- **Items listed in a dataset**
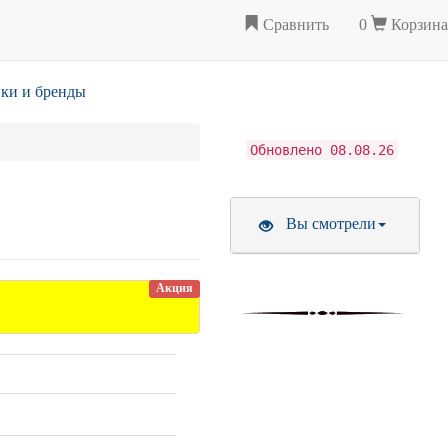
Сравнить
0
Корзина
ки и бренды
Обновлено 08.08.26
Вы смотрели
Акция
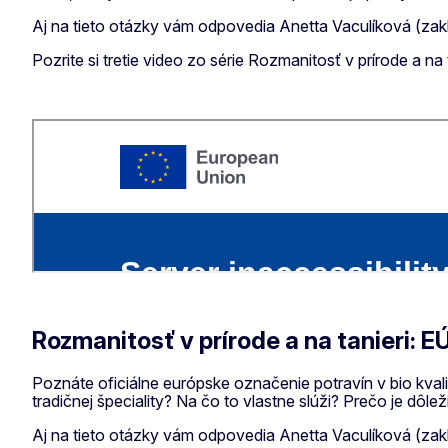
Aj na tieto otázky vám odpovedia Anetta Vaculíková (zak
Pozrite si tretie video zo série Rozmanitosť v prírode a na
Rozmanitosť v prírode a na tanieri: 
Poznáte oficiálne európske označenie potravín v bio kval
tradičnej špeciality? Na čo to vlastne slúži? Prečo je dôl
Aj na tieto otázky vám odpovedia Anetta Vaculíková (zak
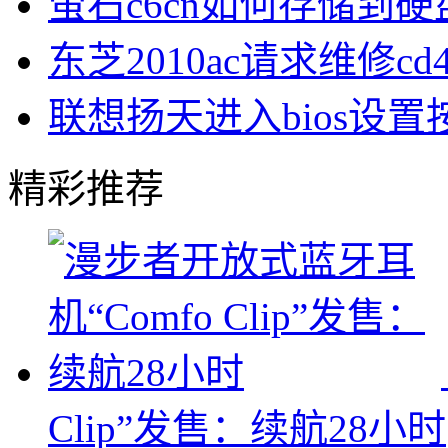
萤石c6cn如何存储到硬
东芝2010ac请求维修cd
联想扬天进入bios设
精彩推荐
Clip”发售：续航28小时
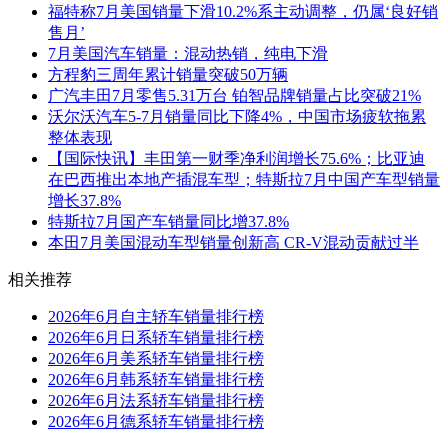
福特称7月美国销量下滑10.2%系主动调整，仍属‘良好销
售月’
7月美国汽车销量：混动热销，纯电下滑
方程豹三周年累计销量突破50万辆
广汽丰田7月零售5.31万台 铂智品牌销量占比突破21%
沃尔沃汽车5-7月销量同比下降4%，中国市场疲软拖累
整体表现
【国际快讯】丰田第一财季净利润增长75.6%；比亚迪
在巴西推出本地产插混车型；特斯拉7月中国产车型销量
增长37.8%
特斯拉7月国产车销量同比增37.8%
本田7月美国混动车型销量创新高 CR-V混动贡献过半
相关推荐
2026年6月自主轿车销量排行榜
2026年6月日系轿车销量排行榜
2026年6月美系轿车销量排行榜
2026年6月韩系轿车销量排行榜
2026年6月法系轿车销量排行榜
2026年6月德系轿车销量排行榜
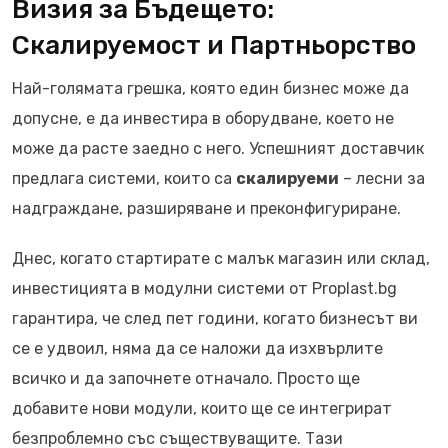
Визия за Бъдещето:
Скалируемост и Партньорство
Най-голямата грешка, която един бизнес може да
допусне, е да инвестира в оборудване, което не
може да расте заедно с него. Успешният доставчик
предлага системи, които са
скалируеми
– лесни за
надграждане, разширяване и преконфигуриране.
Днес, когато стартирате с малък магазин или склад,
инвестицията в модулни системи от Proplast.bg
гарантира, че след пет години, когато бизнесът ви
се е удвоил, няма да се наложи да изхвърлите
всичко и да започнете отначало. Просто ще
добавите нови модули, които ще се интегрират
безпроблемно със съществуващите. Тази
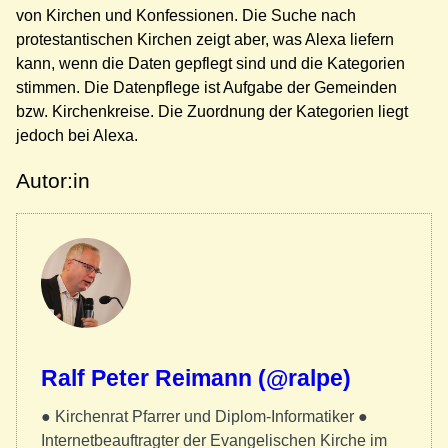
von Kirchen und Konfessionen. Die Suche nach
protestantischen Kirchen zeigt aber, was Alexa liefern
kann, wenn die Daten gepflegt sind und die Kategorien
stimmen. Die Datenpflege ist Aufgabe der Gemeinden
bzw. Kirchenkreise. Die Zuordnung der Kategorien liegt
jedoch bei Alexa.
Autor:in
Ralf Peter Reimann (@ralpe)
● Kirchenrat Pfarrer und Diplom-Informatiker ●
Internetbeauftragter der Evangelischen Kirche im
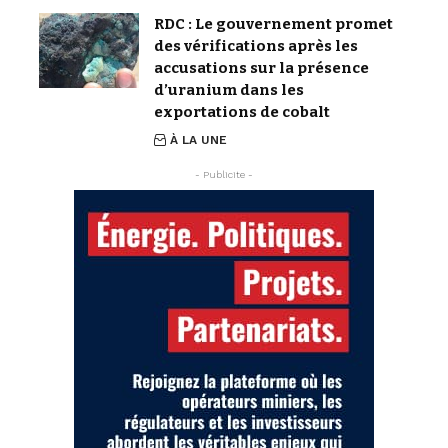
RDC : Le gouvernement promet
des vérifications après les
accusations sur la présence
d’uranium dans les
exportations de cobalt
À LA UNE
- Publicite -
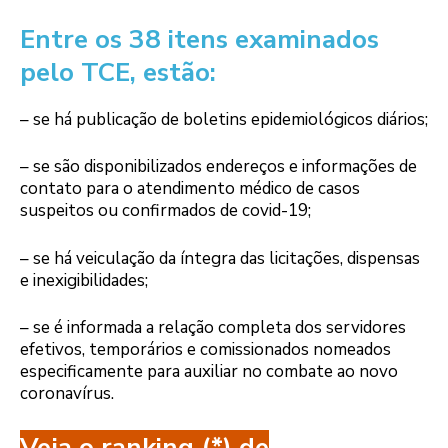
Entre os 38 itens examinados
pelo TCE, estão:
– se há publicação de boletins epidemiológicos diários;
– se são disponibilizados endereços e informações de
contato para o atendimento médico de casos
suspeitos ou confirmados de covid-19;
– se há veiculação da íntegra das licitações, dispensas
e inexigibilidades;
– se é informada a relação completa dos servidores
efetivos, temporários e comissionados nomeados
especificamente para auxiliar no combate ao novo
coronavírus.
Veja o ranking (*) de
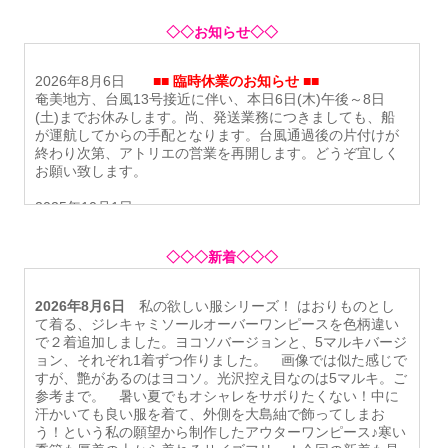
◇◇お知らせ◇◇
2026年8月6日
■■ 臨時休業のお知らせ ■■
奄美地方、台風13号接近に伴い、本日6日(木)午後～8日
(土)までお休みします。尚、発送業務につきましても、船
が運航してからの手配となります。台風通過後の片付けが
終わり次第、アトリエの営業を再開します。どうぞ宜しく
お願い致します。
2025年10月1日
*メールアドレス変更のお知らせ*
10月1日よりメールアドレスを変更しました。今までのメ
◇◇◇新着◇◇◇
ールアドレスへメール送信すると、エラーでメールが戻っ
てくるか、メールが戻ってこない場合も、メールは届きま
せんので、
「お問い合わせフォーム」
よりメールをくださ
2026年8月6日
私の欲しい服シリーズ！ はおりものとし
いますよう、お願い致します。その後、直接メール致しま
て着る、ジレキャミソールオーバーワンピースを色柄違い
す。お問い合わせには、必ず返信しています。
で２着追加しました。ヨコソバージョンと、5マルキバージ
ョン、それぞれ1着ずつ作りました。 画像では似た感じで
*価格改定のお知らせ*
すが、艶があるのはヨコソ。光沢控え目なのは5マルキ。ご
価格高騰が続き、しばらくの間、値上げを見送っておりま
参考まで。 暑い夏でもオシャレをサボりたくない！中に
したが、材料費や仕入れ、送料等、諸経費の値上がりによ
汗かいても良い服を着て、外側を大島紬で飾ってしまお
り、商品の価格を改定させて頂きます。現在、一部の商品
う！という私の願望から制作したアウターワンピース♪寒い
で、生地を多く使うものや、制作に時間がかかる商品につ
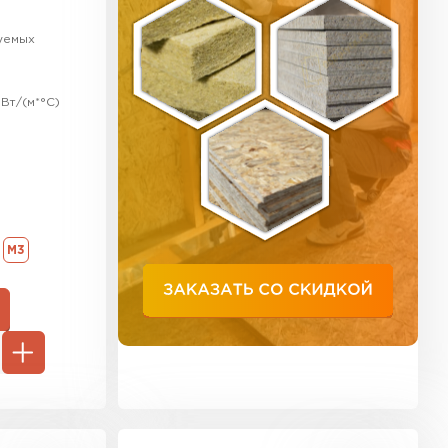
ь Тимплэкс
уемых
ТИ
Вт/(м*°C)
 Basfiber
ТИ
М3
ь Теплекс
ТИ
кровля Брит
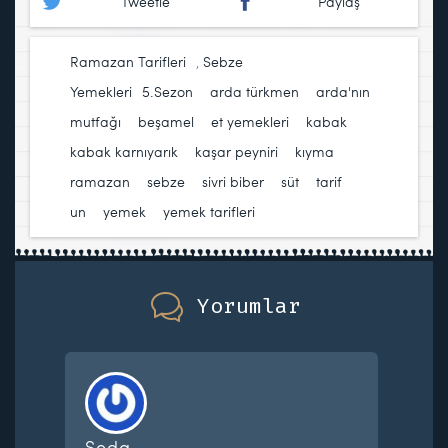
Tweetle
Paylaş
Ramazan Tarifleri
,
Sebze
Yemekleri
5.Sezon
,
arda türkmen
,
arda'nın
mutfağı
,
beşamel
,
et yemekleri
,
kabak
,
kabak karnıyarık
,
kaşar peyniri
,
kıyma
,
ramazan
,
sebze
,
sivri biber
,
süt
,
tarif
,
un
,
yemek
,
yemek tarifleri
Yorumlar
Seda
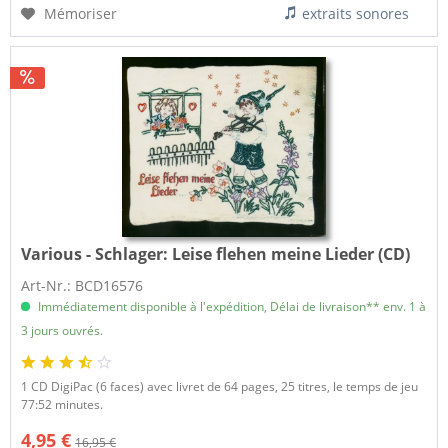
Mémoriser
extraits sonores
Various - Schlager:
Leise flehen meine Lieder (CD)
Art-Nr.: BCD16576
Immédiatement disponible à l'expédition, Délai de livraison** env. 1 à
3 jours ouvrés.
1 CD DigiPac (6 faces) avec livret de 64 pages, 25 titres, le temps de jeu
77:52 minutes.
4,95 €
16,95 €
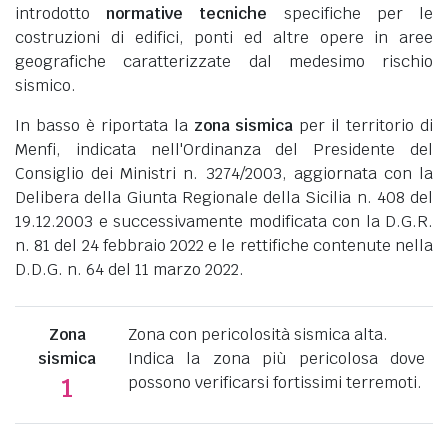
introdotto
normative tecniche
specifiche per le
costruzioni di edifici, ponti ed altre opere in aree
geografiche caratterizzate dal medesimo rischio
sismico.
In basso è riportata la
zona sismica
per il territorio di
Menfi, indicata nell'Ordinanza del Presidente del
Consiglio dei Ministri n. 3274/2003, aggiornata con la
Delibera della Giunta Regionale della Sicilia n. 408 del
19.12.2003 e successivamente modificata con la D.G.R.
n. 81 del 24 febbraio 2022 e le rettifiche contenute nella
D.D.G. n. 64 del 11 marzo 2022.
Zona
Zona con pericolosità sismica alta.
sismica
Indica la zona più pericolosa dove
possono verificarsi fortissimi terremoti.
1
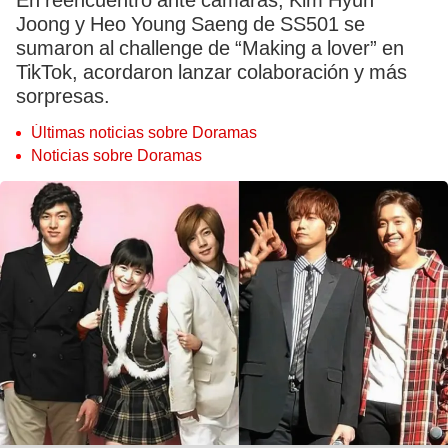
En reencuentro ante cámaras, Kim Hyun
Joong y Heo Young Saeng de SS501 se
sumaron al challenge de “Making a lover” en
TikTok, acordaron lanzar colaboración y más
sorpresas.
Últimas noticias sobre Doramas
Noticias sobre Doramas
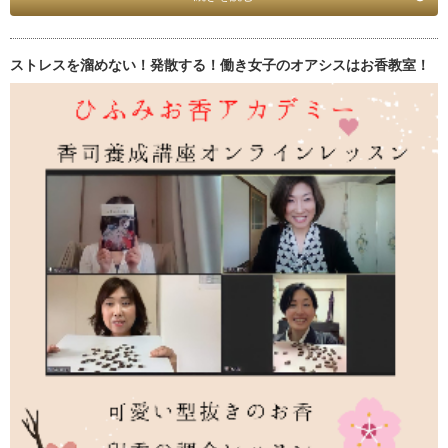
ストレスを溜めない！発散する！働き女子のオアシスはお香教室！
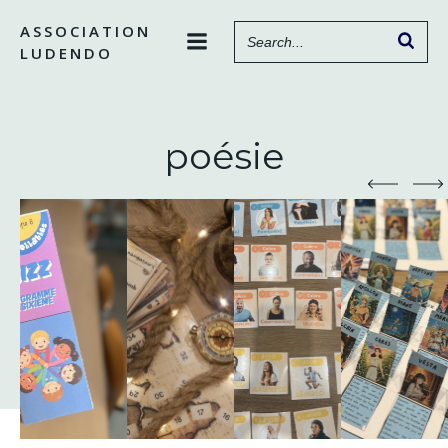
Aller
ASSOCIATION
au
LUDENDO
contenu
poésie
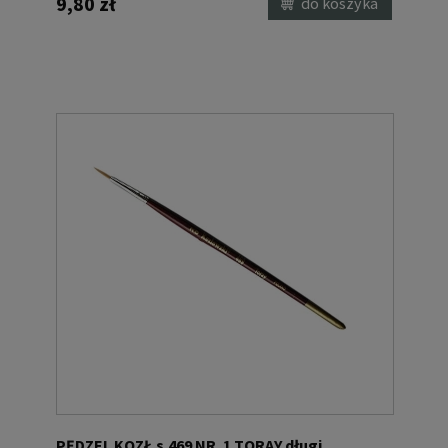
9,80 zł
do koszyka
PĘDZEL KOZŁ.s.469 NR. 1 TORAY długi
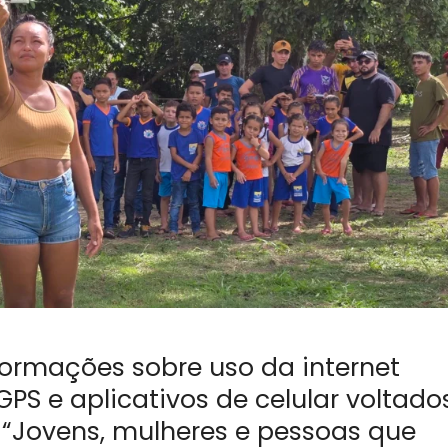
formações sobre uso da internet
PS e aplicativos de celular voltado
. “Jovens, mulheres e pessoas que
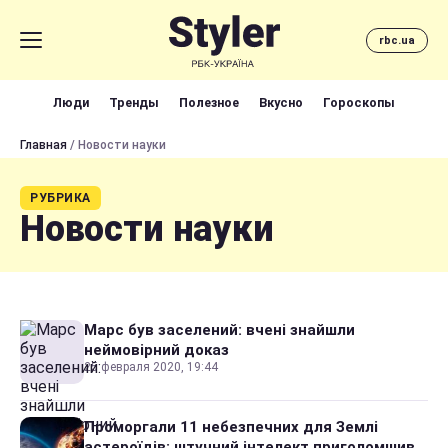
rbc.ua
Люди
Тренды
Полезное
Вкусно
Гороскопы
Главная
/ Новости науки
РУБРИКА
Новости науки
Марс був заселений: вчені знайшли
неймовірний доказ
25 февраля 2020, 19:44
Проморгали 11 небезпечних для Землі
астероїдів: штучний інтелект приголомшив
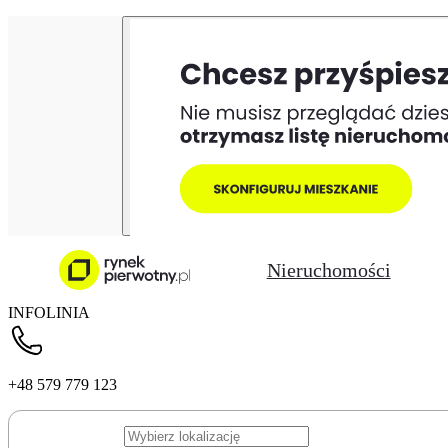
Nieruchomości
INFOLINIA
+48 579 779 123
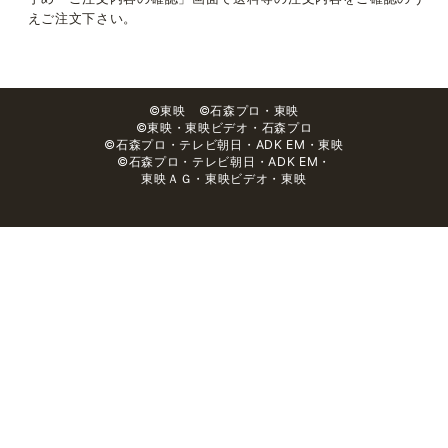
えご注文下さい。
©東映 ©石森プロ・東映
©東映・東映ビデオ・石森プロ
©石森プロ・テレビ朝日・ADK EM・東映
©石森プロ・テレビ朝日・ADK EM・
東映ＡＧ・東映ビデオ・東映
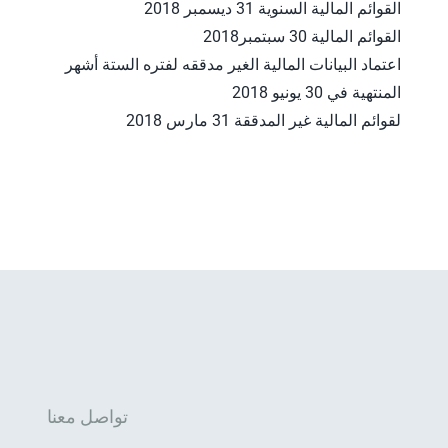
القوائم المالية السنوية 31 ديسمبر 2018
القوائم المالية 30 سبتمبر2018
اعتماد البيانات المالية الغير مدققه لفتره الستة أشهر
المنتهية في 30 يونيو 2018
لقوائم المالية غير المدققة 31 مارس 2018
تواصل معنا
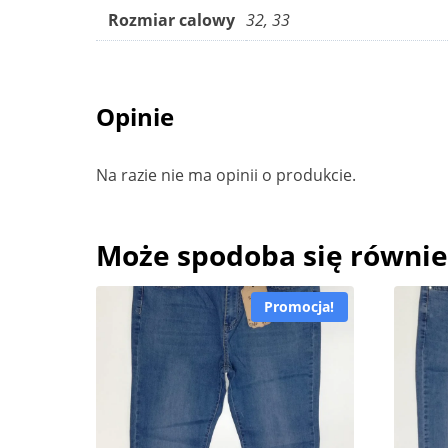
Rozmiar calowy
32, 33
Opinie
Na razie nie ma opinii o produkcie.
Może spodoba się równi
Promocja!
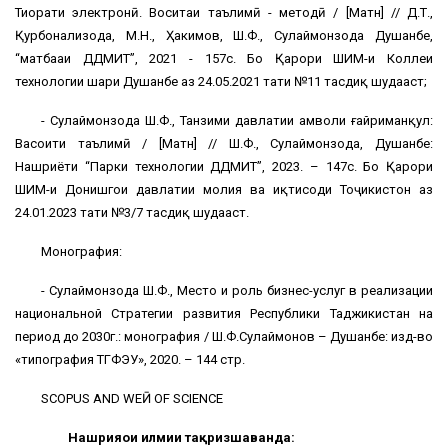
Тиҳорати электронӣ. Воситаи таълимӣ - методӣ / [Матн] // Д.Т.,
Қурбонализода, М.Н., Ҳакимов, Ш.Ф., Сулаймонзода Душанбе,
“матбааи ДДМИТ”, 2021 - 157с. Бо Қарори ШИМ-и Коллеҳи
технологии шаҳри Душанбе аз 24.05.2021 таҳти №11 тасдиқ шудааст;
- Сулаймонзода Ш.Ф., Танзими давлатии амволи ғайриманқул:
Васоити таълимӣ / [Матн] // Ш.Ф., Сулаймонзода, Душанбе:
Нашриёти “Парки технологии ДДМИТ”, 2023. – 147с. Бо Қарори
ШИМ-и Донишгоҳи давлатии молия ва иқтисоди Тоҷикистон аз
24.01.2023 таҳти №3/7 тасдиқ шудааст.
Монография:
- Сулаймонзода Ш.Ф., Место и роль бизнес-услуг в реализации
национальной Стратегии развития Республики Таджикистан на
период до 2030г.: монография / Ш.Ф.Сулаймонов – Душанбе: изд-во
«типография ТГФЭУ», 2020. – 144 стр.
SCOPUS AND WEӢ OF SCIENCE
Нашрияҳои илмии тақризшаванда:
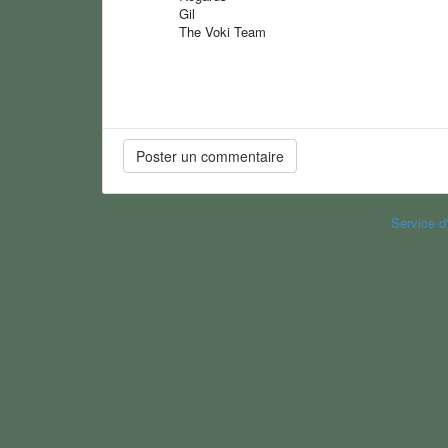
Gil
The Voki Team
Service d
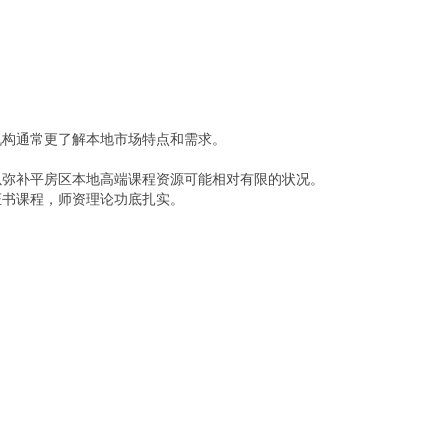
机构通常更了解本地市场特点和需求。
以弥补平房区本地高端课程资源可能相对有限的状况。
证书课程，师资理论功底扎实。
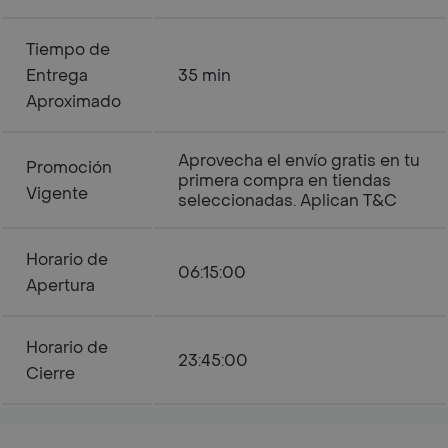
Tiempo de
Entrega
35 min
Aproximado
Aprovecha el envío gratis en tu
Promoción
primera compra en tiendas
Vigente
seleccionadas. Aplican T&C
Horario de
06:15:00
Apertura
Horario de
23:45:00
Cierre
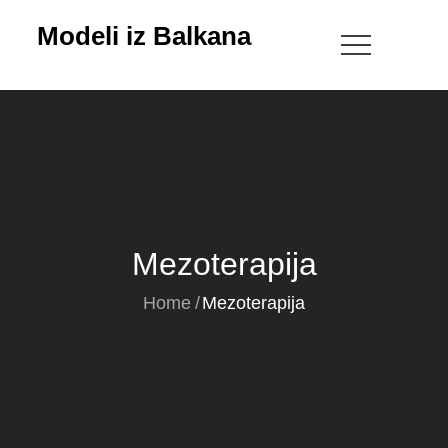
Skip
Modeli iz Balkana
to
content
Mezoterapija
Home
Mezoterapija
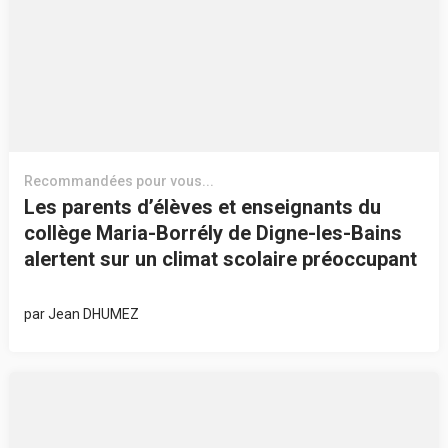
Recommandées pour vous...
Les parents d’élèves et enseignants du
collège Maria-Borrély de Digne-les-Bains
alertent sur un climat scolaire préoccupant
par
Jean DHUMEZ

- **ABOUT THIS EXERCISE**
Although the records above contain pictures, the copy should not; retype exactly the lines from the one containing "период до 2030г.: монография" through the one containing "seleccionadas. Aplican T&C".

- **ANSWER TO THE EXERCISE**
период до 2030г.: монография / Ш.Ф.Сулаймонов – Душанбе: изд-во
«типография ТГФЭУ», 2020. – 144 стр.
SCOPUS AND WEӢ OF SCIENCE
Нашрияҳои илмии тақризшаванда:
Gil
The Voki Team
Service d
机构通常更了解本地市场特点和需求。
以弥补平房区本地高端课程资源可能相对有限的状况。
证书课程，师资理论功底扎实。
Tiempo de
Entrega
35 min
Aproximado
Aprovecha el envío gratis en tu
Promoción
primera compra en tiendas
Vigente
seleccionadas. Aplican T&C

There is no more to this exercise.